Records provided ▸
┄┄┄┄┄┄┄┄┄┄┄┄┄┄┄┄┄┄┄┄
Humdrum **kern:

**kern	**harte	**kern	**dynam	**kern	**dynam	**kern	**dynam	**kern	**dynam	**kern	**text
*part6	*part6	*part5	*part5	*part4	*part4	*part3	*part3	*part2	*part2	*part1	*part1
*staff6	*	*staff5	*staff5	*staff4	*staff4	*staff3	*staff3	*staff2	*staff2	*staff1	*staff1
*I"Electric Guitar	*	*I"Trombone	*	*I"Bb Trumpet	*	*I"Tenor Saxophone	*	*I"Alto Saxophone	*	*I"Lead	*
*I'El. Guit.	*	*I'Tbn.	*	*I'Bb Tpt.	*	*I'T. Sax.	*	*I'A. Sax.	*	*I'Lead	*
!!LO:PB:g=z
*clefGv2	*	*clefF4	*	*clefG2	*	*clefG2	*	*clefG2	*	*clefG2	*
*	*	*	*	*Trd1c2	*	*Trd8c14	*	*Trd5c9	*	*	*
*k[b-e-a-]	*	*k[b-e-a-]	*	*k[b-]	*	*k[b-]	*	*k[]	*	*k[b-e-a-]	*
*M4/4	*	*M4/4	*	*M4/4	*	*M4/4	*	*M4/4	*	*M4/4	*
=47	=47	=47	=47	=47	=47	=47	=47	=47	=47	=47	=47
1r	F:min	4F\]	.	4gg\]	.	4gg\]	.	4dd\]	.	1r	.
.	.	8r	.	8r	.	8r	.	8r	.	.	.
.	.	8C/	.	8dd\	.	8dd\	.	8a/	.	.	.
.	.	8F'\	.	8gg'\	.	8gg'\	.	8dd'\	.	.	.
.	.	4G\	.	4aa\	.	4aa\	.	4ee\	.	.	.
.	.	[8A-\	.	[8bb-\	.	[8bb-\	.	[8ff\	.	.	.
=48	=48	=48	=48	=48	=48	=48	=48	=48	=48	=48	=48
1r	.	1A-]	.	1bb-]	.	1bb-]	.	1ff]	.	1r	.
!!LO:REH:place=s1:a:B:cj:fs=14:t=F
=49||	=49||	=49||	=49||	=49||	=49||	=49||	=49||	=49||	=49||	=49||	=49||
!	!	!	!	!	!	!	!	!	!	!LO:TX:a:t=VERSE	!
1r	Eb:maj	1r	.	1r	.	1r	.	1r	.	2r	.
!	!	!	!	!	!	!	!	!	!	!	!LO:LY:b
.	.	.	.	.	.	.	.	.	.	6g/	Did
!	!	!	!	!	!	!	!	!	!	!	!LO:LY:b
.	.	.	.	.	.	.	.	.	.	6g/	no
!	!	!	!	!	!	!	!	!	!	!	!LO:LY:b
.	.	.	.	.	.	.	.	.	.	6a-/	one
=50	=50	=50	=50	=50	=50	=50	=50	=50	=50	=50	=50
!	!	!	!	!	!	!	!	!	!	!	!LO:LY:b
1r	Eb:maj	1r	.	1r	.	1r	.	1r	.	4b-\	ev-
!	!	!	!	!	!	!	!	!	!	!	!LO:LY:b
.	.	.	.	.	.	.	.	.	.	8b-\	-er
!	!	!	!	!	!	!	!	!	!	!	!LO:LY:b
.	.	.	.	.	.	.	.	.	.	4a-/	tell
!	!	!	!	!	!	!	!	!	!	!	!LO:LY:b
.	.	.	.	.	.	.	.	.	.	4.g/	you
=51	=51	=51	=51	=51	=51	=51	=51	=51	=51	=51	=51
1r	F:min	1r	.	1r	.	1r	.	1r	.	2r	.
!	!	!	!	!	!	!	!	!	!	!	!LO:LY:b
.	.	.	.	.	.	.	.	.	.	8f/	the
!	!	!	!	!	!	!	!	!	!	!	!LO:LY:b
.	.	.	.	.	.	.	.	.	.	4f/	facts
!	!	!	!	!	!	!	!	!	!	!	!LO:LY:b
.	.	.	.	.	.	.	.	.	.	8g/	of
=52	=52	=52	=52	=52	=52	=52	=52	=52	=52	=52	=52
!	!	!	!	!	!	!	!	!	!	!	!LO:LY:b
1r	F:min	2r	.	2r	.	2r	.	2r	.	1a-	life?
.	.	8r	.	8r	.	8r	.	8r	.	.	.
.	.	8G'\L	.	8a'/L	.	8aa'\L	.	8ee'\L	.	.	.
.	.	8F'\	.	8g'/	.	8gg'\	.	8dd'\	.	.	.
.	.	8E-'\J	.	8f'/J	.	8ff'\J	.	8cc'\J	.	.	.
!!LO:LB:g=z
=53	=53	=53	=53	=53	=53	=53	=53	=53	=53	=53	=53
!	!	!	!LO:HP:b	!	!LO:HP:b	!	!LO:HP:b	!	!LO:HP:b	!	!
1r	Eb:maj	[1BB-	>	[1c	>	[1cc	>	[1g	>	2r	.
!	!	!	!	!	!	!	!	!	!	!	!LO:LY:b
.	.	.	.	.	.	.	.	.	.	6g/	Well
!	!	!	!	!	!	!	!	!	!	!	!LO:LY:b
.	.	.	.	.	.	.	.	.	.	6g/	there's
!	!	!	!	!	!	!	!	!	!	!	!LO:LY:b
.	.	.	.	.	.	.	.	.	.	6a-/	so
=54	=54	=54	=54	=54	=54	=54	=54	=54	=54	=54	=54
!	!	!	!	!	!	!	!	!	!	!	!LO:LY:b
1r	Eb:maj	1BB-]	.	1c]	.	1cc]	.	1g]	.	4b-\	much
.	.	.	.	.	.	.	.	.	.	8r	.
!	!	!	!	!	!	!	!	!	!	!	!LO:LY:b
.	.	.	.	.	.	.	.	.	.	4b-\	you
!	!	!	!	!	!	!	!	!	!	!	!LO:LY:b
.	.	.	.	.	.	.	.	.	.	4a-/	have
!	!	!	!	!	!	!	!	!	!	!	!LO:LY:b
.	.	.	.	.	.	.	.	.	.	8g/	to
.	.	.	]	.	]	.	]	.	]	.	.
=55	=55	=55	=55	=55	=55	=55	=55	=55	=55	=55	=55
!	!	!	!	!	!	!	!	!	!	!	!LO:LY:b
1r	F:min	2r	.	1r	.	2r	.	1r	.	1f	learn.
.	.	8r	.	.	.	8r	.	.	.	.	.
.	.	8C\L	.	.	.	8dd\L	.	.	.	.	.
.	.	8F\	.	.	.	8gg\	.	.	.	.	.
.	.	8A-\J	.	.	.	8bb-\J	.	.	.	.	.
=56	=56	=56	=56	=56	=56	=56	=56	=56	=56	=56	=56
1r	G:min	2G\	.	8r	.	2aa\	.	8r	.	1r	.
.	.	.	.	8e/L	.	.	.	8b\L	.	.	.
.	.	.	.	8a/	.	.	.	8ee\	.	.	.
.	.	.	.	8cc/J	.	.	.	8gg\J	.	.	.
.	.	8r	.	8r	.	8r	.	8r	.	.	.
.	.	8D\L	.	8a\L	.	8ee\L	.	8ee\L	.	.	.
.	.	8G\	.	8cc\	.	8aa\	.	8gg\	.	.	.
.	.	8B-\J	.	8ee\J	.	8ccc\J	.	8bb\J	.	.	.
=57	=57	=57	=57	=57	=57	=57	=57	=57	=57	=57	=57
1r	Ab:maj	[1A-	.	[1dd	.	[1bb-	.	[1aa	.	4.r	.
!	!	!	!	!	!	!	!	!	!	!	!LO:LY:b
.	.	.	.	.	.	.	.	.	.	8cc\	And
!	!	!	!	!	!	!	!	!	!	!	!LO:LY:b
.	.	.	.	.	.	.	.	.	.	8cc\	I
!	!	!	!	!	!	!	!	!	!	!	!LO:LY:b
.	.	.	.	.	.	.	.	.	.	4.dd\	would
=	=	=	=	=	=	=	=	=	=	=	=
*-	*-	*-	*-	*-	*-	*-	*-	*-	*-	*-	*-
┄┄┄┄┄┄┄┄┄┄┄┄┄┄┄┄┄┄┄┄
The request ▸
Please count the lines of the data above that contain the string "kern", matching case exactly. Reply with the number only.

Written answer ▸
2